Try it:
Retype, word for word, the lines from the first line of the entries through the line that holds "Real Estate"; leave out the pictures.

Input material:
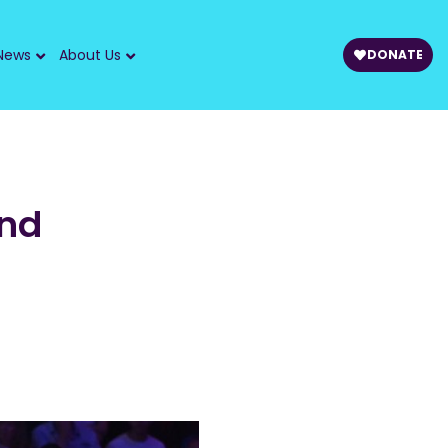
News
About Us
DONATE
and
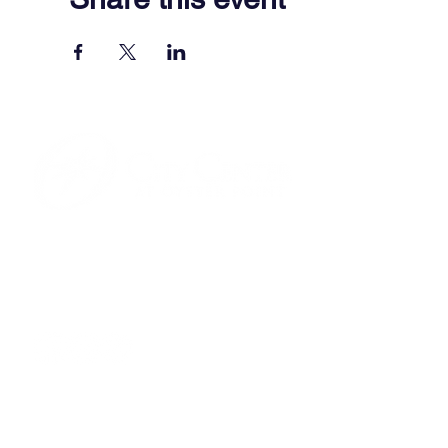
701 Town Center Drive,
Newport News, VA 23606
(757) 640-8438
Contact Us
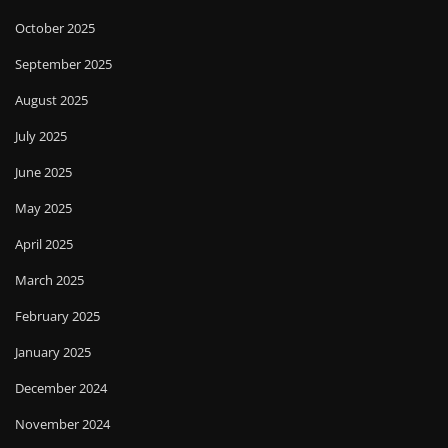
October 2025
September 2025
August 2025
July 2025
June 2025
May 2025
April 2025
March 2025
February 2025
January 2025
December 2024
November 2024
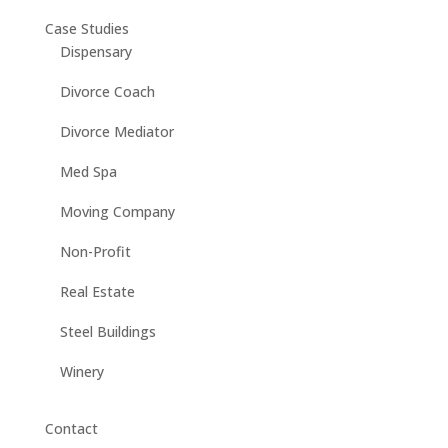
Case Studies
Dispensary
Divorce Coach
Divorce Mediator
Med Spa
Moving Company
Non-Profit
Real Estate
Steel Buildings
Winery
Contact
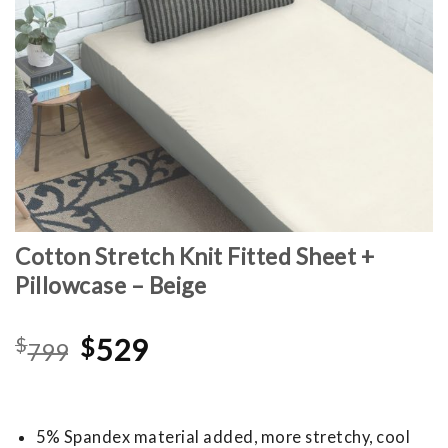
Cotton Stretch Knit Fitted Sheet +
Pillowcase – Beige
Original
Current
$
$
529
799
price
price
was:
is:
$799.
$529.
5% Spandex material added, more stretchy, cool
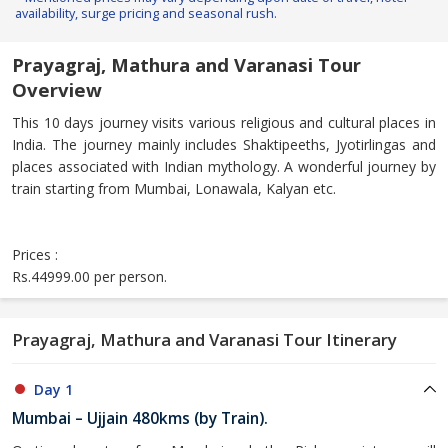
availability, surge pricing and seasonal rush.
Prayagraj, Mathura and Varanasi Tour
Overview
This 10 days journey visits various religious and cultural places in
India. The journey mainly includes Shaktipeeths, Jyotirlingas and
places associated with Indian mythology. A wonderful journey by
train starting from Mumbai, Lonawala, Kalyan etc.
Prices :
Rs.44999.00 per person.
Prayagraj, Mathura and Varanasi Tour Itinerary
Day 1
Mumbai – Ujjain 480kms (by Train).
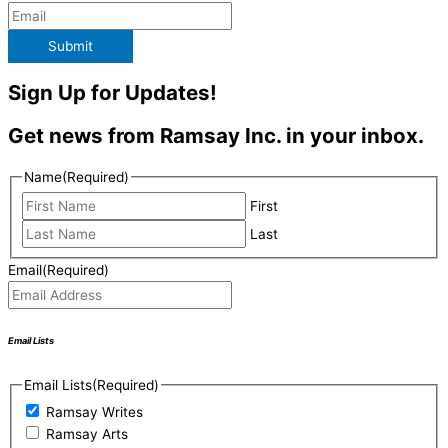
Submit
Sign Up for Updates!
Get news from Ramsay Inc. in your inbox.
Name
(Required)
First
Last
Email
(Required)
Email Lists
Email Lists
(Required)
Ramsay Writes
Ramsay Arts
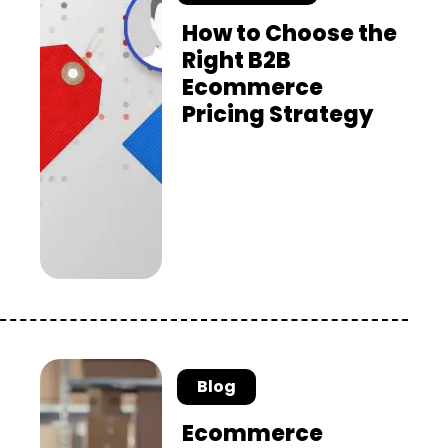
How to Choose the
Right B2B
Ecommerce
Pricing Strategy
Blog
Ecommerce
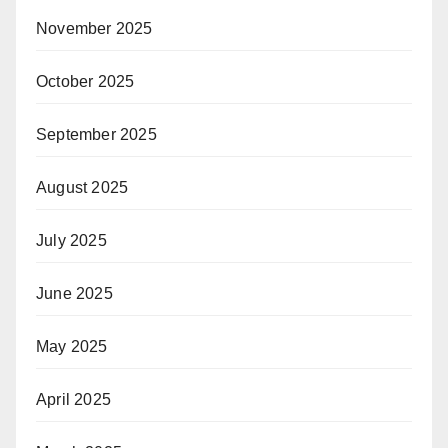
November 2025
October 2025
September 2025
August 2025
July 2025
June 2025
May 2025
April 2025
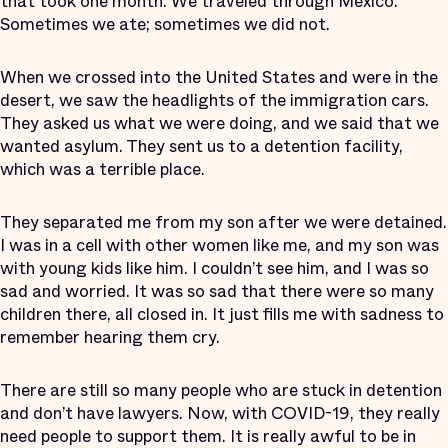
that took one month. We traveled through Mexico.
Sometimes we ate; sometimes we did not.
When we crossed into the United States and were in the
desert, we saw the headlights of the immigration cars.
They asked us what we were doing, and we said that we
wanted asylum. They sent us to a detention facility,
which was a terrible place.
They separated me from my son after we were detained.
I was in a cell with other women like me, and my son was
with young kids like him. I couldn’t see him, and I was so
sad and worried. It was so sad that there were so many
children there, all closed in. It just fills me with sadness to
remember hearing them cry.
There are still so many people who are stuck in detention
and don’t have lawyers. Now, with COVID-19, they really
need people to support them. It is really awful to be in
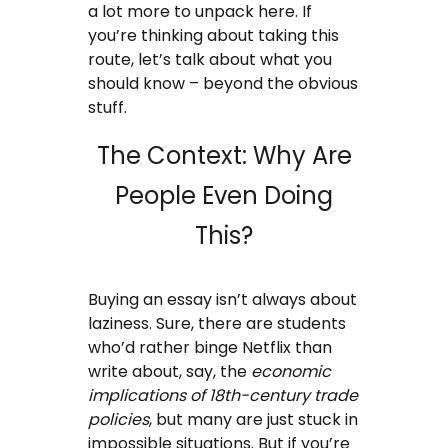
a lot more to unpack here. If
Coursework Writing Service
you’re thinking about taking this
route, let’s talk about what you
Custom Essay Writing
should know – beyond the obvious
stuff.
English Essay
The Context: Why Are
Essay Editing Proofreading
People Even Doing
Essay Help Online
This?
Homework Help
Buying an essay isn’t always about
Research Proposal Writing
laziness. Sure, there are students
Service
who’d rather binge Netflix than
write about, say, the
economic
Term Papers
implications of 18th-century trade
policies
, but many are just stuck in
Testimonials
impossible situations. But if you’re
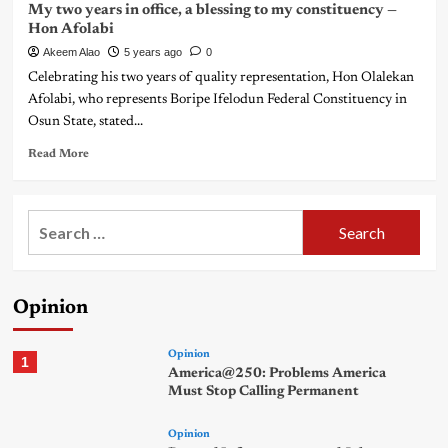
My two years in office, a blessing to my constituency —
Hon Afolabi
Akeem Alao
5 years ago
0
Celebrating his two years of quality representation, Hon Olalekan
Afolabi, who represents Boripe Ifelodun Federal Constituency in
Osun State, stated...
Read More
Search
for:
Opinion
Opinion
1
America@250: Problems America
Must Stop Calling Permanent
Opinion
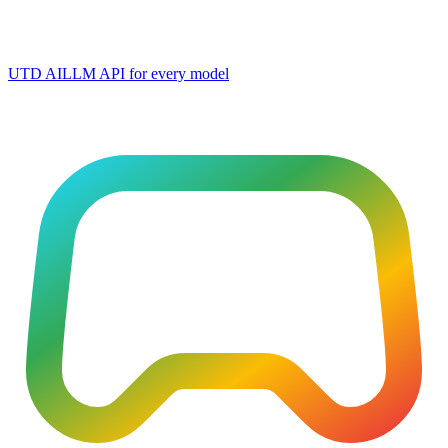
UTD AI
LLM API for every model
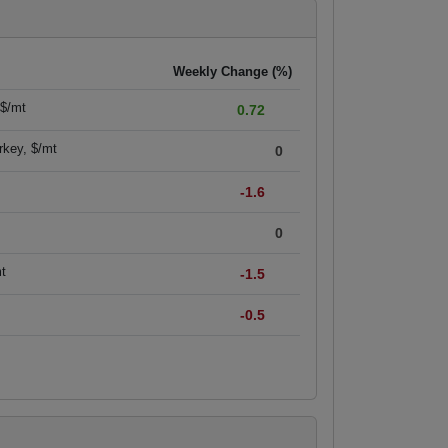
Weekly Change (%)
 $/mt
0.72
rkey, $/mt
0
-1.6
0
mt
-1.5
-0.5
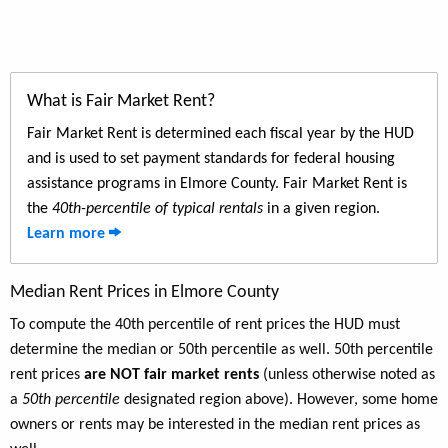
What is Fair Market Rent?
Fair Market Rent is determined each fiscal year by the HUD
and is used to set payment standards for federal housing
assistance programs in Elmore County. Fair Market Rent is
the
40th-percentile of typical rentals
in a given region.
Learn more
Median Rent Prices in Elmore County
To compute the 40th percentile of rent prices the HUD must
determine the median or 50th percentile as well. 50th percentile
rent prices
are NOT fair market rents
(unless otherwise noted as
a
50th percentile
designated region above). However, some home
owners or rents may be interested in the median rent prices as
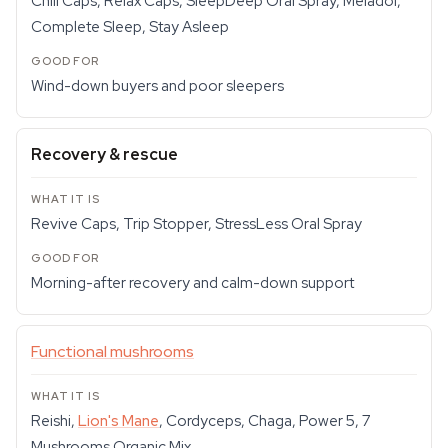
Chill Caps, Relax Caps, SleepDeep Oral Spray, Meladol,
Complete Sleep, Stay Asleep
Wind-down buyers and poor sleepers
Recovery & rescue
Revive Caps, Trip Stopper, StressLess Oral Spray
Morning-after recovery and calm-down support
Functional mushrooms
Reishi,
Lion's Mane
, Cordyceps, Chaga, Power 5, 7
Mushrooms Organic Mix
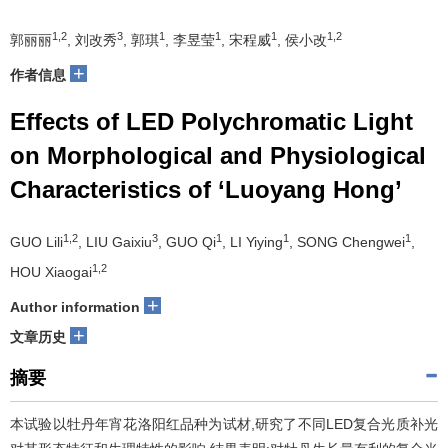
1,2
3
1
1
1
1,2
郭丽丽
, 刘改秀
, 郭琪
, 李昱莹
, 宋程威
, 侯小改
+
作者信息
Effects of LED Polychromatic Light
on Morphological and Physiological
Characteristics of ‘Luoyang Hong’
1,2
3
1
1
1
GUO Lili
, LIU Gaixiu
, GUO Qi
, LI Yiying
, SONG Chengwei
,
1,2
HOU Xiaogai
+
Author information
+
文章历史
摘要
本试验以牡丹年宵花洛阳红品种为试材,研究了不同LED复合光质补光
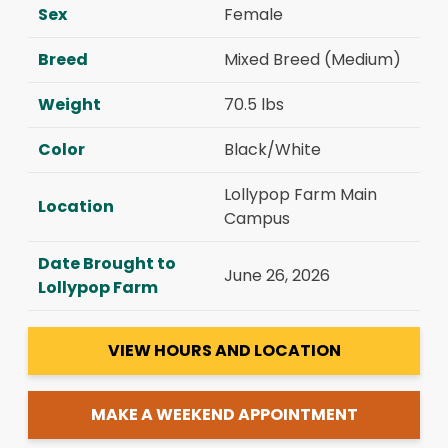
Sex
Female
Breed
Mixed Breed (Medium)
Weight
70.5 lbs
Color
Black/White
Lollypop Farm Main
Location
Campus
Date Brought to
June 26, 2026
Lollypop Farm
VIEW HOURS AND LOCATION
MAKE A WEEKEND APPOINTMENT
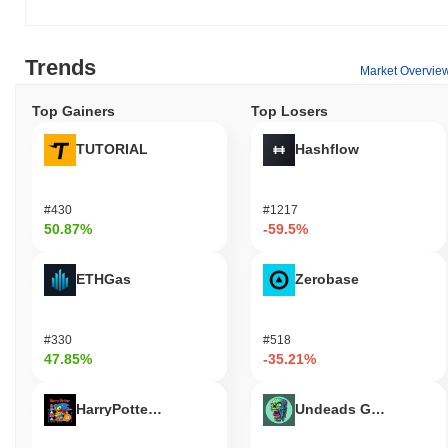
Trends
Market Overvie
Top Gainers
Top Losers
TUTORIAL
Hashflow
#430
#1217
50.87%
-59.5%
ETHGas
Zerobase
#330
#518
47.85%
-35.21%
HarryPotterObamaSonic10Inu (ETH)
Undeads Games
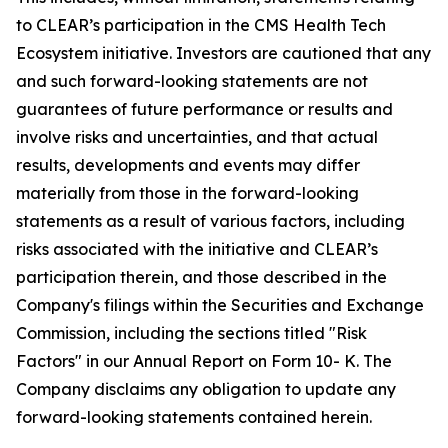
to CLEAR’s participation in the CMS Health Tech
Ecosystem initiative. Investors are cautioned that any
and such forward-looking statements are not
guarantees of future performance or results and
involve risks and uncertainties, and that actual
results, developments and events may differ
materially from those in the forward-looking
statements as a result of various factors, including
risks associated with the initiative and CLEAR’s
participation therein, and those described in the
Company's filings within the Securities and Exchange
Commission, including the sections titled "Risk
Factors" in our Annual Report on Form 10- K. The
Company disclaims any obligation to update any
forward-looking statements contained herein.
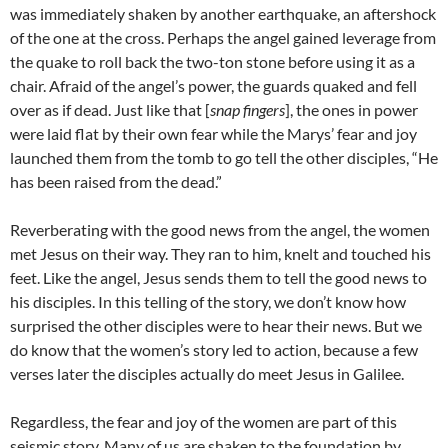
was immediately shaken by another earthquake, an aftershock
of the one at the cross. Perhaps the angel gained leverage from
the quake to roll back the two-ton stone before using it as a
chair. Afraid of the angel’s power, the guards quaked and fell
over as if dead. Just like that [
snap fingers
], the ones in power
were laid flat by their own fear while the Marys’ fear and joy
launched them from the tomb to go tell the other disciples, “He
has been raised from the dead.”
Reverberating with the good news from the angel, the women
met Jesus on their way. They ran to him, knelt and touched his
feet. Like the angel, Jesus sends them to tell the good news to
his disciples. In this telling of the story, we don’t know how
surprised the other disciples were to hear their news. But we
do know that the women’s story led to action, because a few
verses later the disciples actually do meet Jesus in Galilee.
Regardless, the fear and joy of the women are part of this
seismic story. Many of us are shaken to the foundation by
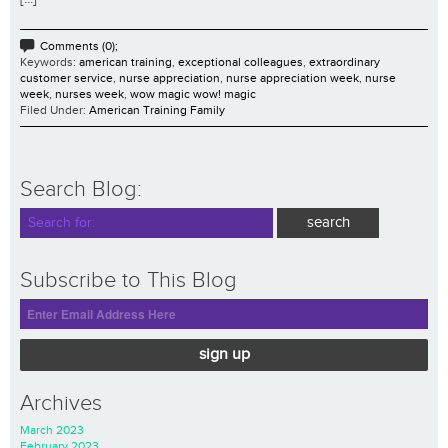
Comments (0);
Keywords:
american training
,
exceptional colleagues
,
extraordinary
customer service
,
nurse appreciation
,
nurse appreciation week
,
nurse
week
,
nurses week
,
wow magic wow! magic
Filed Under:
American Training Family
Search Blog:
Subscribe to This Blog
sign up
Archives
March 2023
February 2023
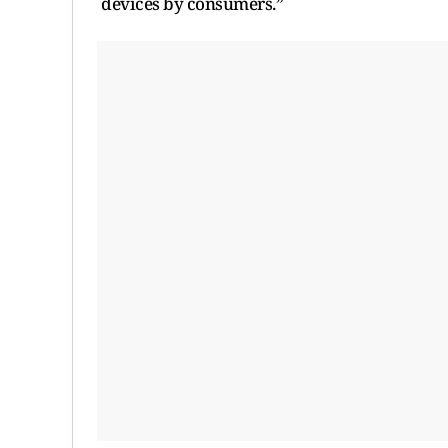
devices by consumers.”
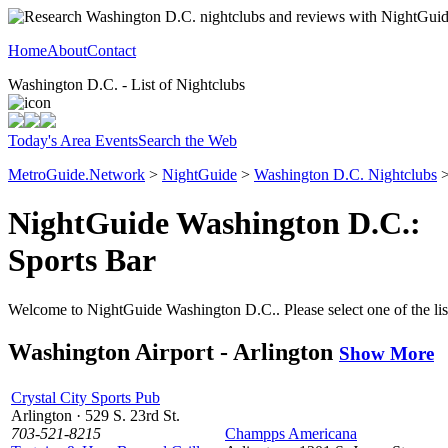
Home
About
Contact
Washington D.C. - List of Nightclubs
Today's Area Events
Search the Web
MetroGuide.Network
>
NightGuide
>
Washington D.C. Nightclubs
>
NightGuide Washington D.C.:
Sports Bar
Welcome to NightGuide Washington D.C.. Please select one of the list
Washington Airport - Arlington
Show More
Crystal City Sports Pub
Arlington · 529 S. 23rd St.
703-521-8215
Champps Americana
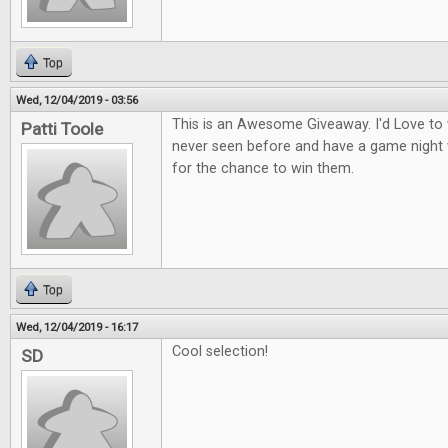
Top
Wed, 12/04/2019 - 03:56
This is an Awesome Giveaway. I'd Love to
Patti Toole
never seen before and have a game night 
for the chance to win them.
Top
Wed, 12/04/2019 - 16:17
Cool selection!
SD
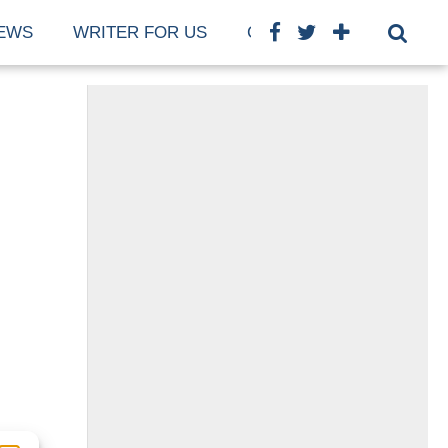
EWS
WRITER FOR US
COOKIE POLICY (EU)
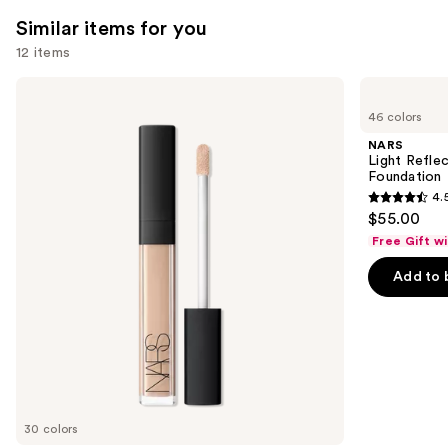
reviews
Similar items for you
12 items
Use
NARS
NARS
Radiant
Light
previous
46 colors
Creamy
Reflecting
and
Concealer
Advanced
NARS
Skincare
next
Light Refle
Foundation
Foundation
buttons
4.
4.5
to
$55.00
out
navigate
Free Gift w
of
the
Add to 
5
slides
stars
of
;
the
3662
Similar
reviews
items
for
you
30 colors
Product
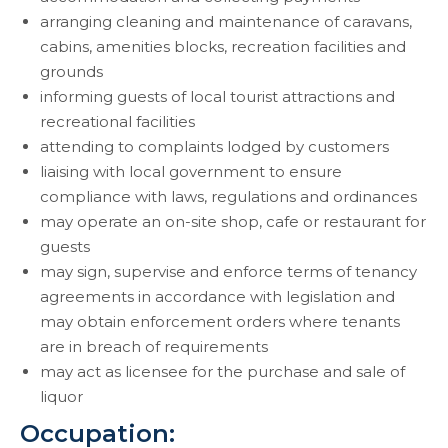
arranging cleaning and maintenance of caravans,
cabins, amenities blocks, recreation facilities and
grounds
informing guests of local tourist attractions and
recreational facilities
attending to complaints lodged by customers
liaising with local government to ensure
compliance with laws, regulations and ordinances
may operate an on-site shop, cafe or restaurant for
guests
may sign, supervise and enforce terms of tenancy
agreements in accordance with legislation and
may obtain enforcement orders where tenants
are in breach of requirements
may act as licensee for the purchase and sale of
liquor
Occupation:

Reply to the task:
News
About Us
DONATE
and
701 Town Center Drive,
Newport News, VA 23606
(757) 640-8438
Contact Us
October 2025
September 2025
August 2025
July 2025
June 2025
May 2025
April 2025
March 2025
February 2025
January 2025
December 2024
November 2024
Case Studies
Dispensary
Divorce Coach
Divorce Mediator
Med Spa
Moving Company
Non-Profit
Real Estate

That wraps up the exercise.